• _Work task_:
Gather every row below that contains the word "חשמלי" and copy each of those rows in full.

• _Data listing_:
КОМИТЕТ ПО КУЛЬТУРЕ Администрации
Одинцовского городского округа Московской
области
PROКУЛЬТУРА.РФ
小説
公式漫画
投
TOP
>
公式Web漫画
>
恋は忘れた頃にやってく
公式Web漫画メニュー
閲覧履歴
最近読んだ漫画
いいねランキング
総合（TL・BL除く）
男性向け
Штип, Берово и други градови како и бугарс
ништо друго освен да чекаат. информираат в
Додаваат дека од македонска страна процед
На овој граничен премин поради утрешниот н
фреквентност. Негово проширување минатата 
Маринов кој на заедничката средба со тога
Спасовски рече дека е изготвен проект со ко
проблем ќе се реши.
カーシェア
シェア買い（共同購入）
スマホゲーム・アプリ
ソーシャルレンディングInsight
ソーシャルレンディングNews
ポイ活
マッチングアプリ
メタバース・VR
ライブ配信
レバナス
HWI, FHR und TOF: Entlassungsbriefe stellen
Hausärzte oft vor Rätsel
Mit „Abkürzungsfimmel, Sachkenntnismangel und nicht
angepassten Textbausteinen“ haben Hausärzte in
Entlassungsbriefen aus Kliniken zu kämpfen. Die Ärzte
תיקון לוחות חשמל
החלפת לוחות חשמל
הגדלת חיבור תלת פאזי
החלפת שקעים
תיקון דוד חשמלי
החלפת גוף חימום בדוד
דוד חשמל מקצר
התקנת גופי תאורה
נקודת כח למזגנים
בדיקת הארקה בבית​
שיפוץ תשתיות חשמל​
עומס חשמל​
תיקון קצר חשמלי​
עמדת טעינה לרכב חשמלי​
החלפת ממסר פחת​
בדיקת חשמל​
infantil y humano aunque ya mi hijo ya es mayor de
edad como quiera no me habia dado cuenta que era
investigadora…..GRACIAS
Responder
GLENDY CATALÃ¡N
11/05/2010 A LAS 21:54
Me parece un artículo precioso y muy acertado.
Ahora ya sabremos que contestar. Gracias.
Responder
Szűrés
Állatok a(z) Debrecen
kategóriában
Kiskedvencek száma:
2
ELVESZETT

• _Response to this task_:
תיקון דוד חשמלי
תיקון קצר חשמלי​
עמדת טעינה לרכב חשמלי​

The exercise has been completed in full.